In 1918, Giblin married Eilean Mary Burton. Between 1919 and 1928 he was the Government Statistician of Tasmania. In 1929 he was made Ritchie Professor of Economics at the University of Melbourne and held that post until 1940, studying State and Federal financial relations, the concept of taxable capacity, and the measurement of tariff costs and their distribution. Giblin has been credited by some with being a precursor of Richard Kahn in the development of the concept of the multiplier.

During the Depression of 1928-32, Giblin wrote a series of press articles entitled "Letters to John Smith, the causes of the crisis", in order to explain the situation to the general public. He was appointed as a financial advisor and given the office of acting Commonwealth Statistician between 1931 and 1932 by the Commonwealth Government led by J.A. Lyons.

He was a member of the Commonwealth Grants Commission between 1922 and 1936, a director of the Commonwealth Bank between 1935 and 1942, and chairman of the Commonwealth Financial and Economic Committee from 1939 until 1946.

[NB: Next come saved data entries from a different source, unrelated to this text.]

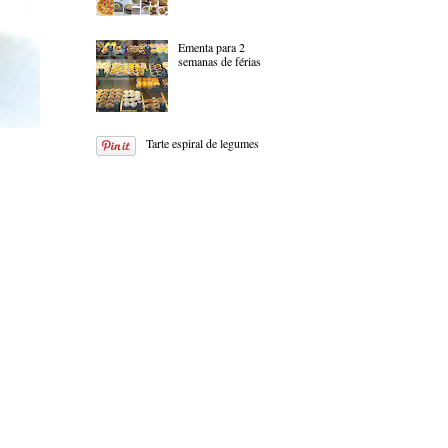
Ementa para 2
semanas de férias
Tarte espiral de legumes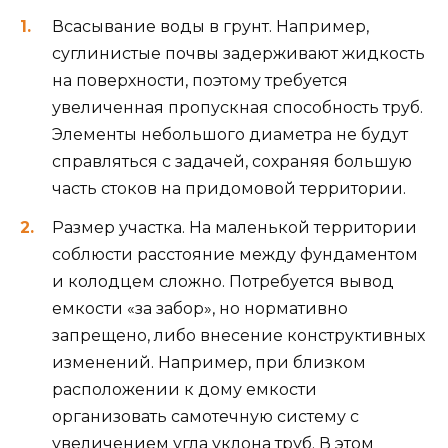
Всасывание воды в грунт. Например,
суглинистые почвы задерживают жидкость
на поверхности, поэтому требуется
увеличенная пропускная способность труб.
Элементы небольшого диаметра не будут
справляться с задачей, сохраняя большую
часть стоков на придомовой территории.
Размер участка. На маленькой территории
соблюсти расстояние между фундаментом
и колодцем сложно. Потребуется вывод
емкости «за забор», но нормативно
запрещено, либо внесение конструктивных
изменений. Например, при близком
расположении к дому емкости
организовать самотечную систему с
увеличением угла уклона труб. В этом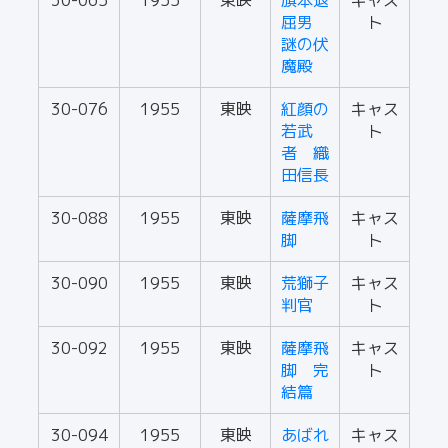
30-065
1955
東映
旗本退
キャス
屈男
ト
謎の伏
魔殿
30-076
1955
東映
紅顔の
キャス
若武
ト
者 織
田信長
30-088
1955
東映
薩摩飛
キャス
脚
ト
30-090
1955
東映
荒獅子
キャス
判官
ト
30-092
1955
東映
薩摩飛
キャス
脚 完
ト
結篇
30-094
1955
東映
あばれ
キャス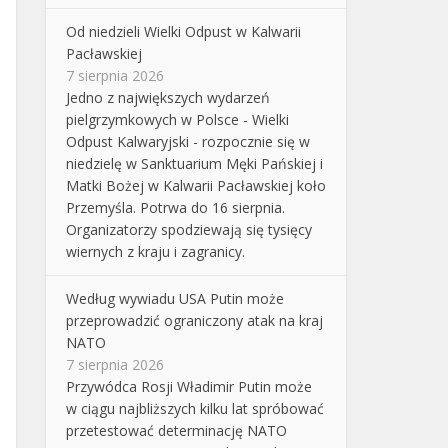
Od niedzieli Wielki Odpust w Kalwarii
Pacławskiej
7 sierpnia 2026
Jedno z największych wydarzeń
pielgrzymkowych w Polsce - Wielki
Odpust Kalwaryjski - rozpocznie się w
niedzielę w Sanktuarium Męki Pańskiej i
Matki Bożej w Kalwarii Pacławskiej koło
Przemyśla. Potrwa do 16 sierpnia.
Organizatorzy spodziewają się tysięcy
wiernych z kraju i zagranicy.
Według wywiadu USA Putin może
przeprowadzić ograniczony atak na kraj
NATO
7 sierpnia 2026
Przywódca Rosji Władimir Putin może
w ciągu najbliższych kilku lat spróbować
przetestować determinację NATO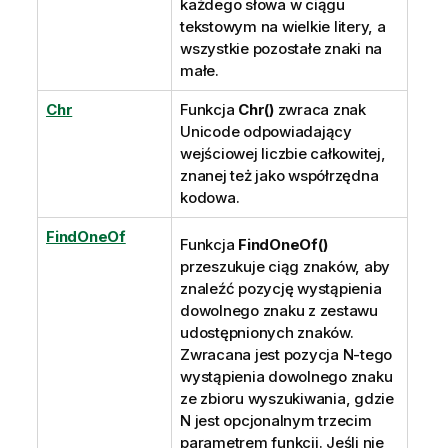
każdego słowa w ciągu
tekstowym na wielkie litery, a
wszystkie pozostałe znaki na
małe.
Chr
Funkcja
Chr()
zwraca znak
Unicode
odpowiadający
wejściowej liczbie całkowitej,
znanej też jako współrzędna
kodowa.
FindOneOf
Funkcja
FindOneOf()
przeszukuje ciąg znaków, aby
znaleźć pozycję wystąpienia
dowolnego znaku z zestawu
udostępnionych znaków.
Zwracana jest pozycja N-tego
wystąpienia dowolnego znaku
ze zbioru wyszukiwania, gdzie
N jest opcjonalnym trzecim
parametrem funkcji. Jeśli nie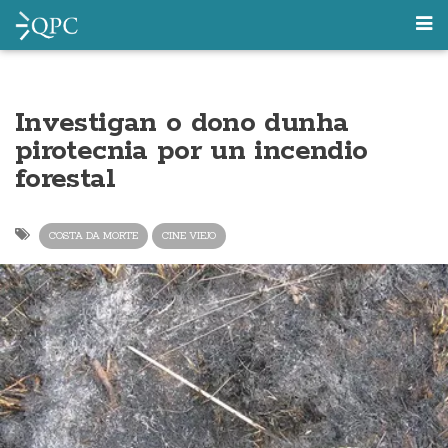
Investigan o dono dunha
pirotecnia por un incendio
forestal
COSTA DA MORTE
CINE VIEJO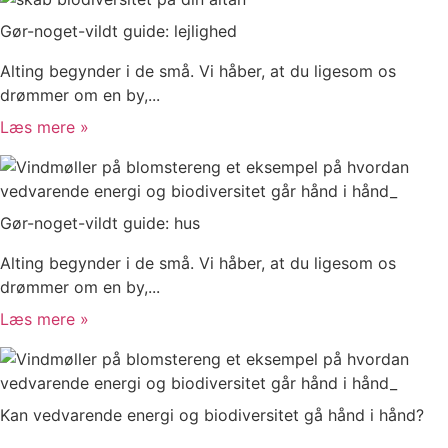
Gør-noget-vildt guide: lejlighed
Alting begynder i de små. Vi håber, at du ligesom os
drømmer om en by,...
Læs mere »
Gør-noget-vildt guide: hus
Alting begynder i de små. Vi håber, at du ligesom os
drømmer om en by,...
Læs mere »
Kan vedvarende energi og biodiversitet gå hånd i hånd?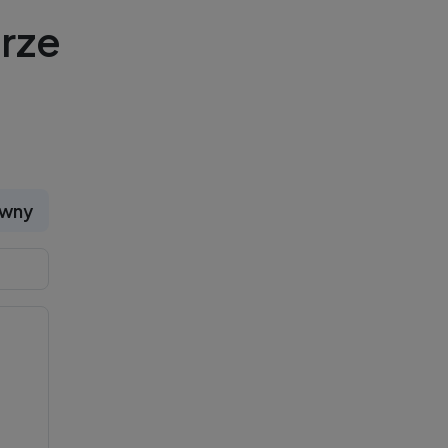
rze
ywny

King's College, Cambridge, of which he had been made a Supernumerary Fellow in 1937, established in his memory a Giblin studentship, open to an Australian graduate.

Giblin was a member of Colonel W.V. Legge's survey party that explored the northern aspect of the Ben Lomond mountain range in 1907. Consequently, Giblin Peak, a mountain in northeastern Tasmania, is named in his honour of his father. The Giblin Eunson library in the University of Melbourne's Faculty of Business and Economics building is also named after Giblin.

Giblin died on 1 March 1951, aged 79. An obituary by his friend Sidney Crawford was published in several newspapers.